Page images with their extracted text:
•••
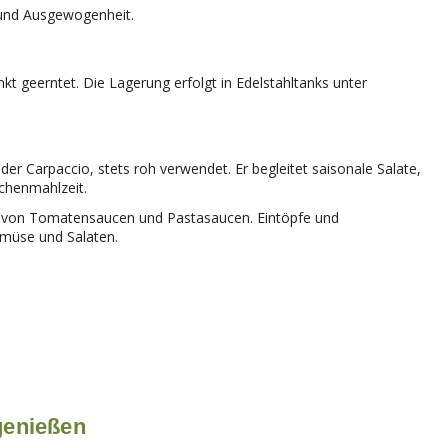
 und Ausgewogenheit.
 geerntet. Die Lagerung erfolgt in Edelstahltanks unter
er Carpaccio, stets roh verwendet. Er begleitet saisonale Salate,
chenmahlzeit.
ung von Tomatensaucen und Pastasaucen. Eintöpfe und
emüse und Salaten.
 genießen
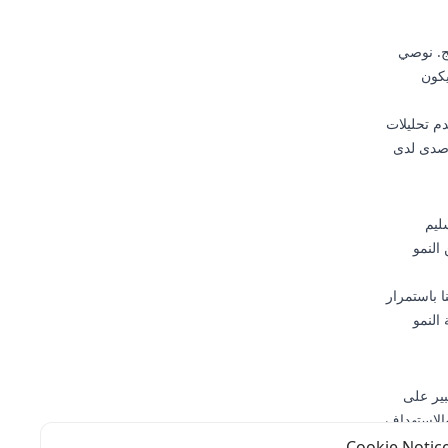
ج. نوصي
يكون
م تحليلات
ر صدى لدى
ليم
النمو
 باستمرار
النمو
ل كبير على
ن الجودة، والاستهداف
ية.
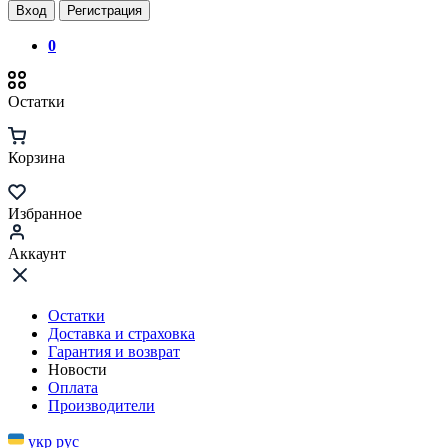
Вход
Регистрация
0
Остатки
Корзина
Избранное
Аккаунт
Остатки
Доставка и страховка
Гарантия и возврат
Новости
Оплата
Производители
укр
рус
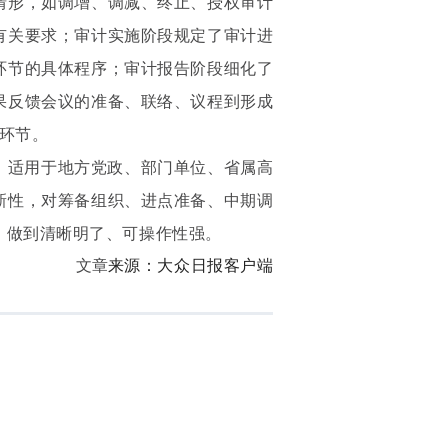
情形，如调增、调减、终止、授权审计
有关要求；审计实施阶段规定了审计进
环节的具体程序；审计报告阶段细化了
果反馈会议的准备、联络、议程到形成
环节。
，适用于地方党政、部门单位、省属高
新性，对筹备组织、进点准备、中期调
，做到清晰明了、可操作性强。
文章
来源：大众日报客户端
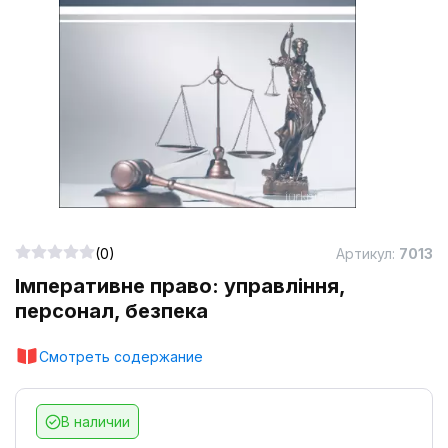
(0)
Артикул:
7013
Імперативне право: управління,
персонал, безпека
Смотреть содержание
В наличии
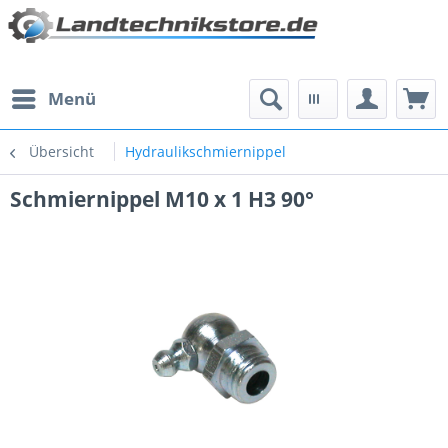
Menü
Übersicht
Hydraulikschmiernippel
Schmiernippel M10 x 1 H3 90°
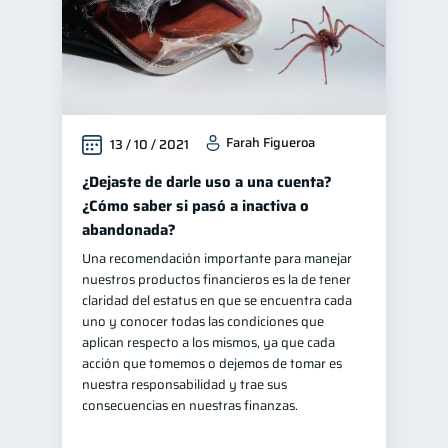
Farah Figueroa
13 / 10 / 2021
¿Dejaste de darle uso a una cuenta?
¿Cómo saber si pasó a inactiva o
abandonada?
Una recomendación importante para manejar
nuestros productos financieros es la de tener
claridad del estatus en que se encuentra cada
uno y conocer todas las condiciones que
aplican respecto a los mismos, ya que cada
acción que tomemos o dejemos de tomar es
nuestra responsabilidad y trae sus
consecuencias en nuestras finanzas.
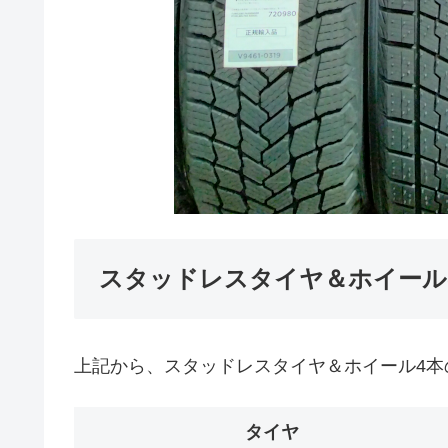
スタッドレスタイヤ＆ホイールの価
上記から、スタッドレスタイヤ＆ホイール4本
タイヤ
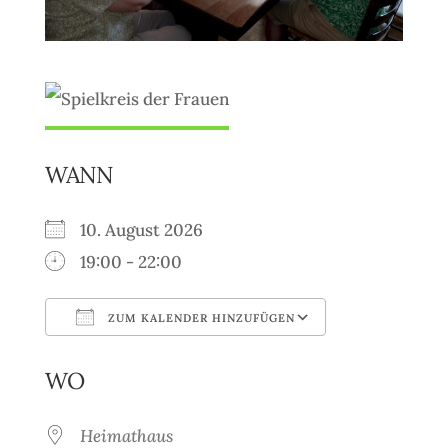
WANN
10. August 2026
19:00 - 22:00
ZUM KALENDER HINZUFÜGEN
ICS herunterladen
Google Kale
WO
Heimathaus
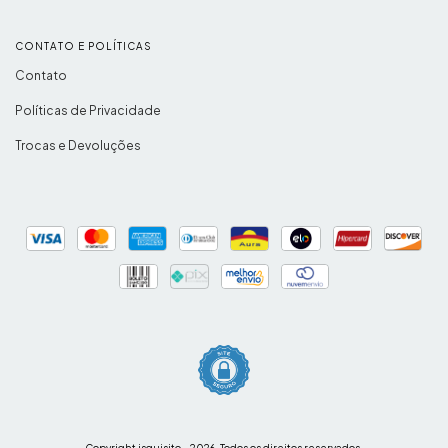
CONTATO E POLÍTICAS
Contato
Políticas de Privacidade
Trocas e Devoluções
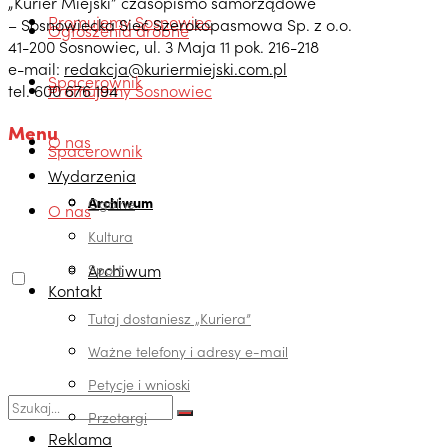
„Kurier Miejski” czasopismo samorządowe
Promujemy Sosnowiec
– Sosnowiecka Sieć Szerokopasmowa Sp. z o.o.
Ogłoszenia drobne
41-200 Sosnowiec, ul. 3 Maja 11 pok. 216-218
e-mail:
redakcja@kuriermiejski.com.pl
Spacerownik
tel. 600 676 194
Promujemy Sosnowiec
Menu
O nas
Spacerownik
Wydarzenia
Archiwum
Ogólne
O nas
Kultura
Archiwum
Sport
Kontakt
Tutaj dostaniesz „Kuriera”
Ważne telefony i adresy e-mail
Petycje i wnioski
Przetargi
Reklama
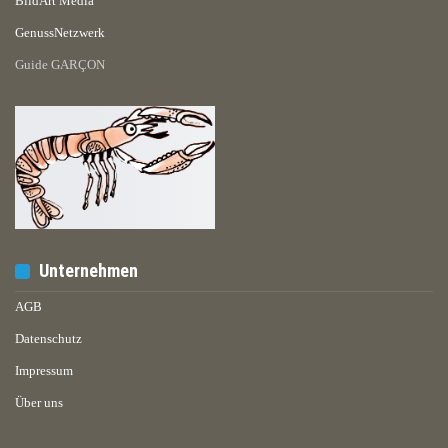
BildArt Media
GenussNetzwerk
Guide GARÇON
Unternehmen
AGB
Datenschutz
Impressum
Über uns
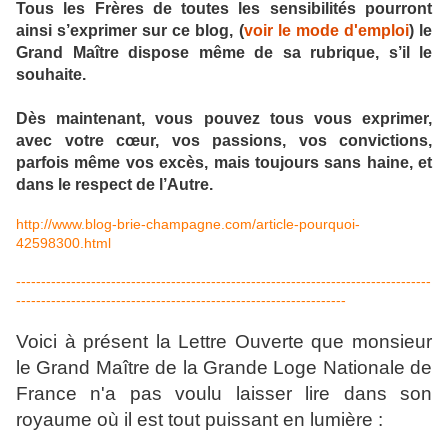
Tous les Frères de toutes les sensibilités pourront
ainsi s’exprimer sur ce blog, (
voir le mode d'emploi
) le
Grand Maître dispose même de sa rubrique, s’il le
souhaite.
Dès maintenant, vous pouvez tous vous exprimer,
avec votre cœur, vos passions, vos convictions,
parfois même vos excès, mais toujours sans haine, et
dans le respect de l’Autre.
http://www.blog-brie-champagne.com/article-pourquoi-
42598300.html
-----------------------------------------------------------------------------------
------------------------------------------------------------------
Voici à présent la Lettre Ouverte que monsieur
le Grand Maître de la Grande Loge Nationale de
France n'a pas voulu laisser lire dans son
royaume où il est tout puissant en lumière :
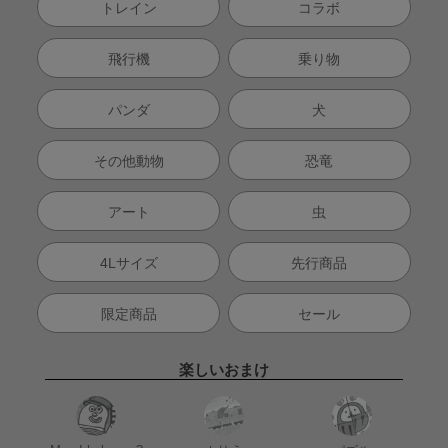
トレイン
コラボ
飛行機
乗り物
パンダ
犬
その他動物
恐竜
アート
虫
4Lサイズ
先行商品
限定商品
セール
楽しいおまけ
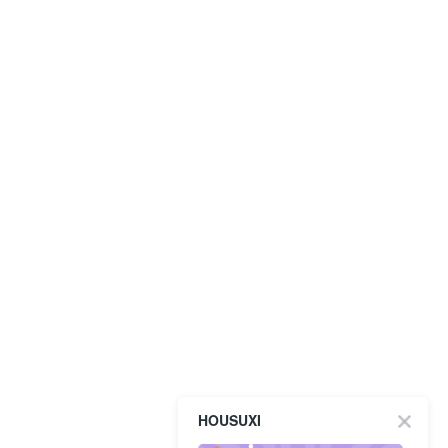
HOUSUXI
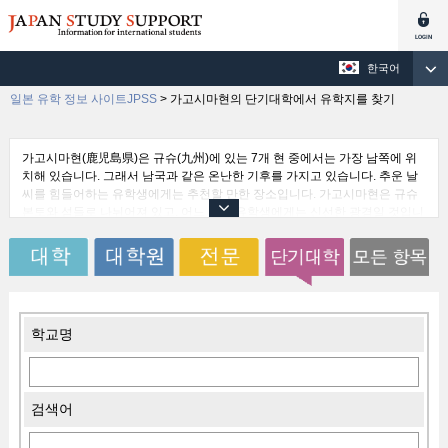
한국어
일본 유학 정보 사이트JPSS
>
가고시마현의 단기대학에서 유학지를 찾기
가고시마현(鹿児島県)은 규슈(九州)에 있는 7개 현 중에서는 가장 남쪽에 위
치해 있습니다. 그래서 남국과 같은 온난한 기후를 가지고 있습니다. 추운 날
씨를 힘들어하는 유학생에게는 추천할 만한 장소입니다. 가고시마현은 규슈
본토와 섬들로 나뉘어져 있고, 어느 쪽도 유학생에게는 신선한 광경일 것입니
다. 가고시마현은 미국의 조지아주, 한국의 전라북도, 중국의 강소성(江蘇省),
홍콩, 싱가폴과 자매도시제휴를 맺고 있습니다. 또한 아시아 각국에서 많은
유학생을 받아들이고 있습니다. 교통편도 비교적 좋아서 가고시마현을 유학
처의 하나로 검토해 볼 것을 추천하는 바입니다.
학교명
검색어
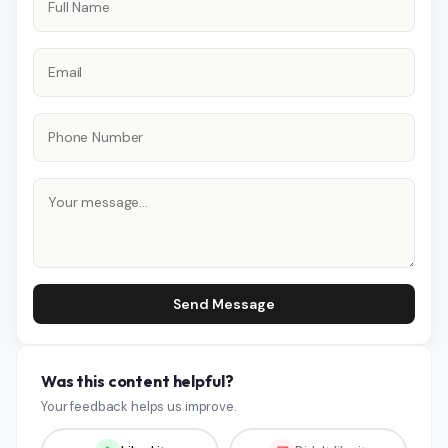
Send Message
Was this content helpful?
Your feedback helps us improve.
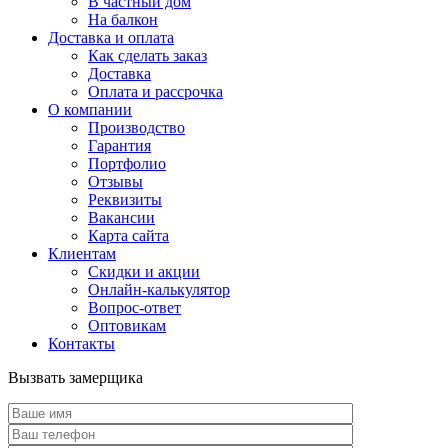
В частный дом
На балкон
Доставка и оплата
Как сделать заказ
Доставка
Оплата и рассрочка
О компании
Производство
Гарантия
Портфолио
Отзывы
Реквизиты
Вакансии
Карта сайта
Клиентам
Скидки и акции
Онлайн-калькулятор
Вопрос-ответ
Оптовикам
Контакты
Вызвать замерщика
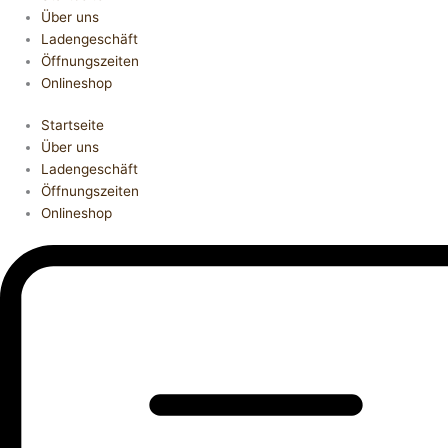
Über uns
Ladengeschäft
Öffnungszeiten
Onlineshop
Startseite
Über uns
Ladengeschäft
Öffnungszeiten
Onlineshop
•••
Required action:
Copy out the text lines from every row above, word for word and in the same order, and leave the pictures out of your answer.

Answer to this task:
 und Ausgewogenheit.
 geerntet. Die Lagerung erfolgt in Edelstahltanks unter
er Carpaccio, stets roh verwendet. Er begleitet saisonale Salate,
chenmahlzeit.
ung von Tomatensaucen und Pastasaucen. Eintöpfe und
emüse und Salaten.
 genießen
ج. نوصي
يكون
م تحليلات
ر صدى لدى
ليم
النمو
 باستمرار
النمو
ل كبير على
ن الجودة، والاستهداف
ية.
Вход
Регистрация
0
Остатки
Корзина
Избранное
Аккаунт
Остатки
Доставка и страховка
Гарантия и возврат
Новости
Оплата
Производители
укр
рус
情形，如调增、调减、终止、授权审计
有关要求；审计实施阶段规定了审计进
环节的具体程序；审计报告阶段细化了
果反馈会议的准备、联络、议程到形成
环节。
，适用于地方党政、部门单位、省属高
新性，对筹备组织、进点准备、中期调
，做到清晰明了、可操作性强。
文章
来源：大众日报客户端
(0)
Артикул:
7013
Імперативне право: управління,
персонал, безпека
Смотреть содержание
В наличии
Menü
Übersicht
Hydraulikschmiernippel
Schmiernippel M10 x 1 H3 90°
Farah Figueroa
13 / 10 / 2021
¿Dejaste de darle uso a una cuenta?
¿Cómo saber si pasó a inactiva o
abandonada?
Una recomendación importante para manejar
nuestros productos financieros es la de tener
claridad del estatus en que se encuentra cada
uno y conocer todas las condiciones que
aplican respecto a los mismos, ya que cada
acción que tomemos o dejemos de tomar es
nuestra responsabilidad y trae sus
consecuencias en nuestras finanzas.
スタッドレスタイヤ＆ホイールの価
上記から、スタッドレスタイヤ＆ホイール4本
タイヤ
WANN
10. August 2026
19:00 - 22:00
ZUM KALENDER HINZUFÜGEN
ICS herunterladen
Google Kale
WO
Heimathaus
CONTATO E POLÍTICAS
Contato
Políticas de Privacidade
Trocas e Devoluções
„Kurier Miejski” czasopismo samorządowe
Promujemy Sosnowiec
– Sosnowiecka Sieć Szerokopasmowa Sp. z o.o.
Ogłoszenia drobne
41-200 Sosnowiec, ul. 3 Maja 11 pok. 216-218
e-mail:
redakcja@kuriermiejski.com.pl
Spacerownik
tel. 600 676 194
Promujemy Sosnowiec
Menu
O nas
Spacerownik
Wydarzenia
Archiwum
Ogólne
O nas
Kultura
Archiwum
Sport
Kontakt
Tutaj dostaniesz „Kuriera”
Ważne telefony i adresy e-mail
Petycje i wnioski
Przetargi
Reklama
BildArt Media
GenussNetzwerk
Guide GARÇON
Unternehmen
AGB
Datenschutz
Impressum
Über uns
Tous les Frères de toutes les sensibilités pourront
ainsi s’exprimer sur ce blog, (
voir le mode d'emploi
) le
Grand Maître dispose même de sa rubrique, s’il le
souhaite.
Dès maintenant, vous pouvez tous vous exprimer,
avec votre cœur, vos passions, vos convictions,
parfois même vos excès, mais toujours sans haine, et
dans le respect de l’Autre.
http://www.blog-brie-champagne.com/article-pourquoi-
42598300.html
-----------------------------------------------------------------------------------
------------------------------------------------------------------
Voici à présent la Lettre Ouverte que monsieur
le Grand Maître de la Grande Loge Nationale de
France n'a pas voulu laisser lire dans son
royaume où il est tout puissant en lumière :
トレイン
コラボ
飛行機
乗り物
パンダ
犬
その他動物
恐竜
アート
虫
4Lサイズ
先行商品
限定商品
セール
楽しいおまけ
HOUSUXI
한국어
일본 유학 정보 사이트JPSS
>
가고시마현의 단기대학에서 유학지를 찾기
가고시마현(鹿児島県)은 규슈(九州)에 있는 7개 현 중에서는 가장 남쪽에 위
치해 있습니다. 그래서 남국과 같은 온난한 기후를 가지고 있습니다. 추운 날
씨를 힘들어하는 유학생에게는 추천할 만한 장소입니다. 가고시마현은 규슈
본토와 섬들로 나뉘어져 있고, 어느 쪽도 유학생에게는 신선한 광경일 것입니
다. 가고시마현은 미국의 조지아주, 한국의 전라북도, 중국의 강소성(江蘇省),
홍콩, 싱가폴과 자매도시제휴를 맺고 있습니다. 또한 아시아 각국에서 많은
유학생을 받아들이고 있습니다. 교통편도 비교적 좋아서 가고시마현을 유학
처의 하나로 검토해 볼 것을 추천하는 바입니다.
학교명
검색어
Send Message
Was this content helpful?
Your feedback helps us improve.
В частный дом
На балкон
Доставка и оплата
Как сделать заказ
Доставка
Оплата и рассрочка
О компании
Производство
Гарантия
Портфолио
Отзывы
Реквизиты
Вакансии
Карта сайта
Клиентам
Скидки и акции
Онлайн-калькулятор
Вопрос-ответ
Оптовикам
Контакты
Вызвать замерщика
Über uns
Ladengeschäft
Öffnungszeiten
Onlineshop
Startseite
Über uns
Ladengeschäft
Öffnungszeiten
Onlineshop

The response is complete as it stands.